Valvular heart disease
Disease of the heart valves. Go figure.
I couldn't find anything good on epidemiology, just assume that everybody has valvular heart disease.
Essentially, two things can happen to heart valves: stenosis (narrowing) or regurgitation (not shutting properly). Because there are two types of defect and four valves you get the following:
|Aortic valve||Aortic stenosis||Aortic regurgitation|
|Mitral valve||Mitral stenosis||Mitral regurgitation|
|Tricuspid valve||Tricuspid stenosis||Tricuspid regurgitation|
|Pulmonary valve||Pulmonary stenosis||Pulmonary regurgitation|
Valve failure is mostly a degenerative thing. Most people have some regurgitation naturally but this gets worse over time and in some people this results in disease. Stenosis is caused usually by valve calcification and again is a natural part of aging.
The main signs of valvular heart disease are murmurs. You need to be able to (at least theoretically) figure out which one's which. This means that when in the written exam and you read 'end-diastolic murmur' you should know what it means. There are other signs specific to the affected heart valve.
- Clinical features - mid-diastolic murmur, dyspnoea, fatigue, palpitations, chest pain, systemic emboli, haemoptysis, chronic bronchitis
- Investigations - ECG: AF, P mitrale (M-shaped P wave due to bulky left atrium), right ventricular hypertrophy; CXR: left atrial enlargement, pulmonary oedema, mitral valve calcification; echocardiography: this is diagnostic.
- Treatment - rate control of AF is crucial; warfarin for anticoagulation; diuretics to reduced preload and lung congestion. If these fail, surgery (valvuloplasty, valvotomy or replacement and will require prophylaxis for endocarditis).

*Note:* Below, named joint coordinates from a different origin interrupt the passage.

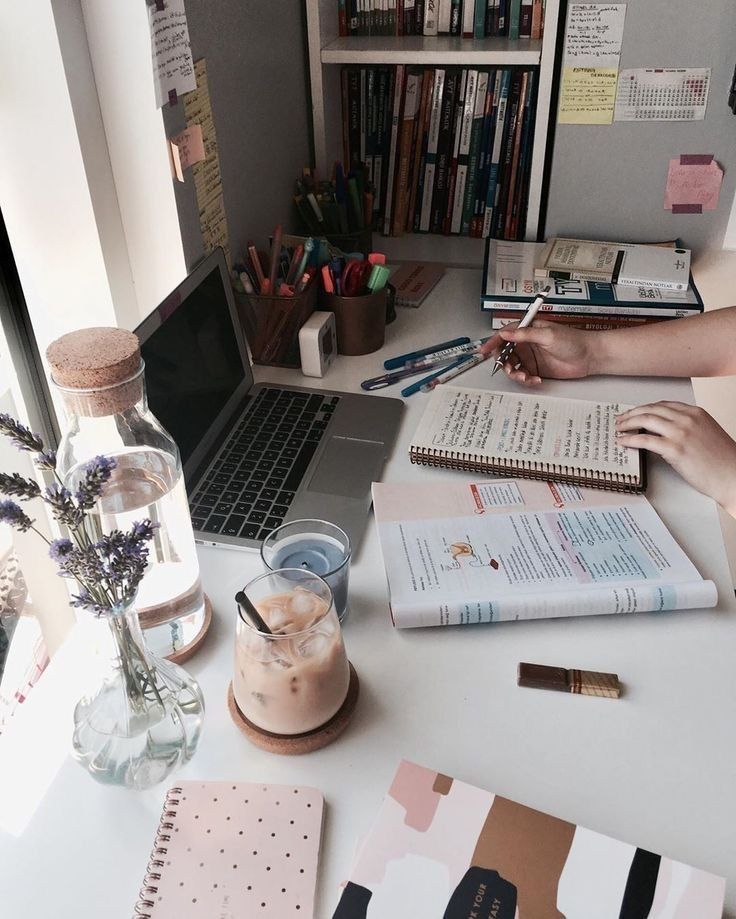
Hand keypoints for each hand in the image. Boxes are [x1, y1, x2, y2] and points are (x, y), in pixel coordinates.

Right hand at [479, 320, 594, 385]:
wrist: (589, 356)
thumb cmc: (573, 340)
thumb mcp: (547, 335)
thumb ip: (524, 334)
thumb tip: (506, 333)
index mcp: (528, 330)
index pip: (504, 335)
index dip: (492, 342)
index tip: (483, 351)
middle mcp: (527, 343)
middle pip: (505, 353)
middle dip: (504, 363)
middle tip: (510, 369)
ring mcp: (531, 357)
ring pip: (513, 366)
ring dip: (515, 373)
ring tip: (525, 376)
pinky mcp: (536, 369)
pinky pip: (524, 376)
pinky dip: (526, 380)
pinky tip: (535, 379)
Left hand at [616, 402, 735, 514]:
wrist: (733, 475)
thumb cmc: (722, 460)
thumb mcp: (706, 433)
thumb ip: (687, 427)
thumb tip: (663, 431)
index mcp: (696, 413)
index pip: (663, 405)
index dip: (645, 408)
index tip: (634, 412)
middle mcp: (687, 419)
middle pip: (651, 410)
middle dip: (632, 414)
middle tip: (620, 420)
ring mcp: (681, 433)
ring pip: (645, 420)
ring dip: (627, 424)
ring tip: (619, 429)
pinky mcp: (675, 449)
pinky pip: (645, 440)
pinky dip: (630, 439)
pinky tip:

- Complications - pulmonary hypertension, emboli, dysphagia, hoarseness
- Clinical features - pansystolic murmur, dyspnoea, fatigue, palpitations
- Investigations - ECG: AF +/- P-mitrale (M shaped P wave due to left atrial hypertrophy), left heart hypertrophy (both ventricle and atrium); CXR: big left heart, pulmonary oedema; Echocardiogram: assess LV function, Doppler to assess regurgitant jet; Cardiac catherisation: confirm diagnosis, exclude other disease, assess CAD.
- Management - if fast AF control rate; anticoagulate if history of embolism, AF, prosthetic valve, mitral stenosis; diuretics; surgery last-line for repair or replacement (use antibiotics prophylaxis for endocarditis).

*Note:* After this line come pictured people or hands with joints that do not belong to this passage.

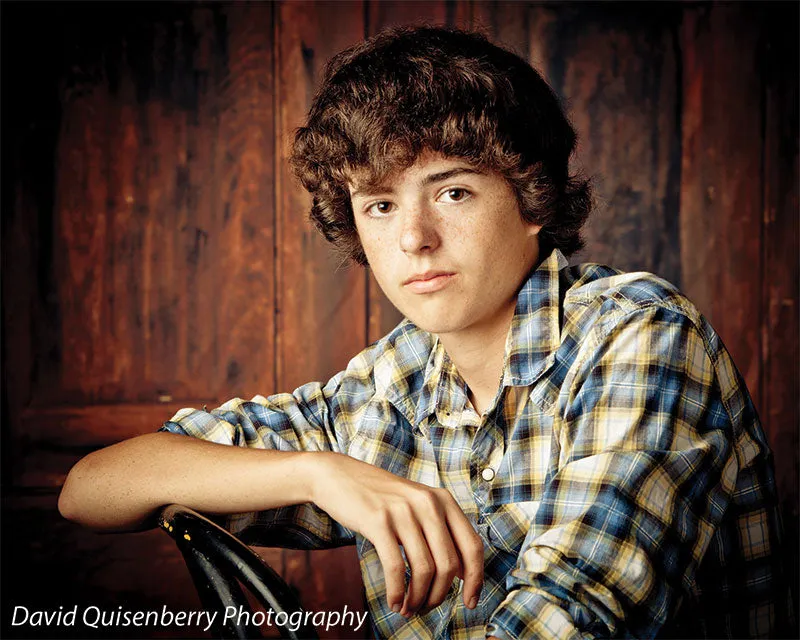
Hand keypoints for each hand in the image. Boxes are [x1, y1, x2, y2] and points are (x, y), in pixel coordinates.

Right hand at [306, 452, 483, 616]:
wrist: (339, 475)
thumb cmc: (381, 497)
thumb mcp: (418, 505)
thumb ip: (442, 531)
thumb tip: (464, 573)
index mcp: (443, 500)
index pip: (472, 546)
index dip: (475, 579)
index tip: (470, 603)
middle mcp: (428, 503)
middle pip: (449, 565)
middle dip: (439, 595)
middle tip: (425, 608)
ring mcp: (404, 511)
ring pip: (425, 570)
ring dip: (418, 598)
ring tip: (408, 608)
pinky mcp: (379, 521)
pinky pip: (396, 568)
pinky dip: (397, 592)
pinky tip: (394, 602)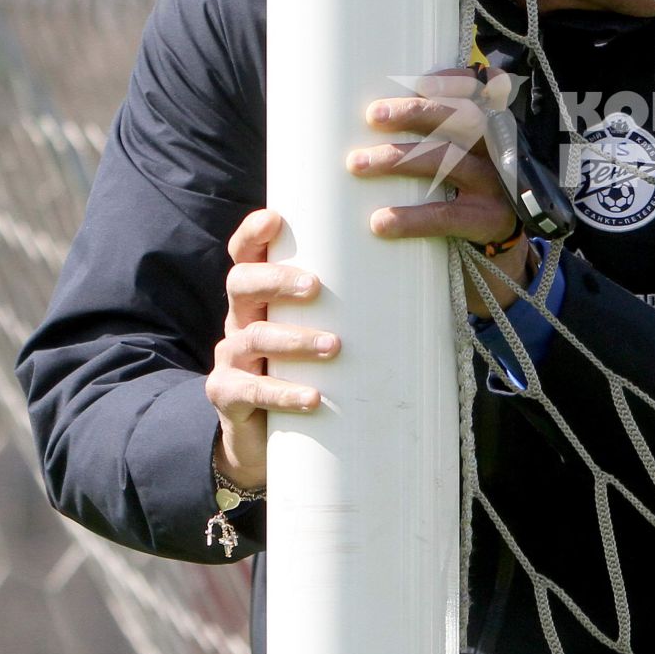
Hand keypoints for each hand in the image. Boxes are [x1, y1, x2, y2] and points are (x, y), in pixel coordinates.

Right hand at [204, 208, 338, 489]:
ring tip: (333, 346)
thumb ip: (354, 302)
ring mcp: (231, 358)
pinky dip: (283, 393)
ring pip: (253, 338)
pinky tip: (313, 398)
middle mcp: (240, 319)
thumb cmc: (312, 368)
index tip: (274, 219)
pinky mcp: (229, 396)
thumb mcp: (326, 326)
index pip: (247, 255)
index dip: (252, 234)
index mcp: (261, 295)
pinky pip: (250, 391)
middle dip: (275, 281)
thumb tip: (425, 276)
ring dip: (293, 341)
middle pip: (241, 285)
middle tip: (315, 286)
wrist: (270, 434)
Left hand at [347, 68, 534, 317]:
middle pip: (462, 120)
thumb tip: (373, 114)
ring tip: (357, 163)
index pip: (479, 94)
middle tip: (375, 115)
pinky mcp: (490, 220)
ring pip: (448, 161)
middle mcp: (497, 150)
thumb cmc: (466, 190)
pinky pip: (446, 215)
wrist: (501, 246)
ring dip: (398, 158)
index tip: (419, 82)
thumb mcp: (462, 157)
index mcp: (490, 128)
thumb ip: (436, 133)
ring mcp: (496, 185)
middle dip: (417, 113)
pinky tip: (381, 222)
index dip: (454, 82)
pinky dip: (411, 218)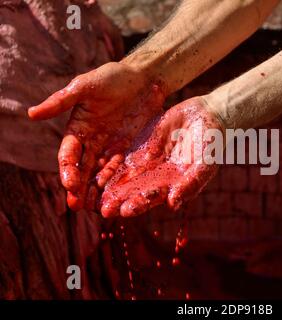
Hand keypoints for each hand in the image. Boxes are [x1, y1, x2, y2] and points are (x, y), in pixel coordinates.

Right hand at [28, 62, 165, 210]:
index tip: (70, 185)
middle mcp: (92, 140)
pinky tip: (115, 196)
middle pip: (83, 169)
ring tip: (95, 209)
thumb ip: (62, 101)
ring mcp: (111, 146)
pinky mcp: (129, 148)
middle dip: (79, 188)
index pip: (69, 154)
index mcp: (78, 128)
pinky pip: (121, 168)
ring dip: (96, 190)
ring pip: (100, 173)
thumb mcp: (86, 86)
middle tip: (77, 207)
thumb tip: (31, 114)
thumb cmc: (114, 77)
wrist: (145, 78)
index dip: (68, 170)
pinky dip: (117, 182)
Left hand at [100, 97, 222, 217]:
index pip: (152, 198)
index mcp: (172, 185)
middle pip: (134, 191)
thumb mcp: (205, 164)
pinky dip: (110, 163)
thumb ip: (191, 184)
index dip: (138, 204)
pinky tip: (96, 168)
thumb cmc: (211, 143)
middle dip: (119, 200)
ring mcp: (148, 161)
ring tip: (93, 193)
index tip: (124, 211)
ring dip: (110, 185)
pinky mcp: (141, 145)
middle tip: (103, 210)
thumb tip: (173, 204)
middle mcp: (157, 177)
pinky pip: (123, 155)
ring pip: (125, 175)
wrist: (207, 116)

- Clinical features - ejection systolic murmur, angina, dyspnoea, dizziness, syncope, systemic emboli in endocarditis, CCF, sudden death; slow rising pulse, narrowed pulse pressure (low gap between systolic and diastolic BPs), left ventricular heave, aortic thrill.
- Investigations - ECG: P mitrale (M shaped P wave due to left atrial hypertrophy), left ventricular hypertrophy, left axis deviation, poor R wave progression, LBBB or complete heart block; CXR: left ventricular hypertrophy, calcified valve, dilatation of ascending aorta. Echo: diagnostic with Doppler to assess severity.
- Management - Basically, replacement or repair. Prognosis with symptoms is poor (2-3 year survival).
- Clinical features - early diastolic murmur, dyspnoea, palpitations, heart failure, collapsing pulse, wide pulse pressure (big difference between SBP and DBP), displaced apex beat, carotid pulsation (Corrigan's sign), head nodding (de Musset's sign), capillary pulsations in nail bed (Quincke's sign), femoral diastolic murmur due to backflow (Duroziez's sign). Man that is a lot of stupid eponymous signs.
- Investigations - ECG: left ventricular hypertrophy; CXR: cardiomegaly, dilated ascending aorta, pulmonary oedema; echo: diagnostic; catheterisation: to assess severity and health of aortic root.
- Management - indications for surgery: worsening symptoms, enlarging heart (CXR, ECG), ECG deterioration, endocarditis.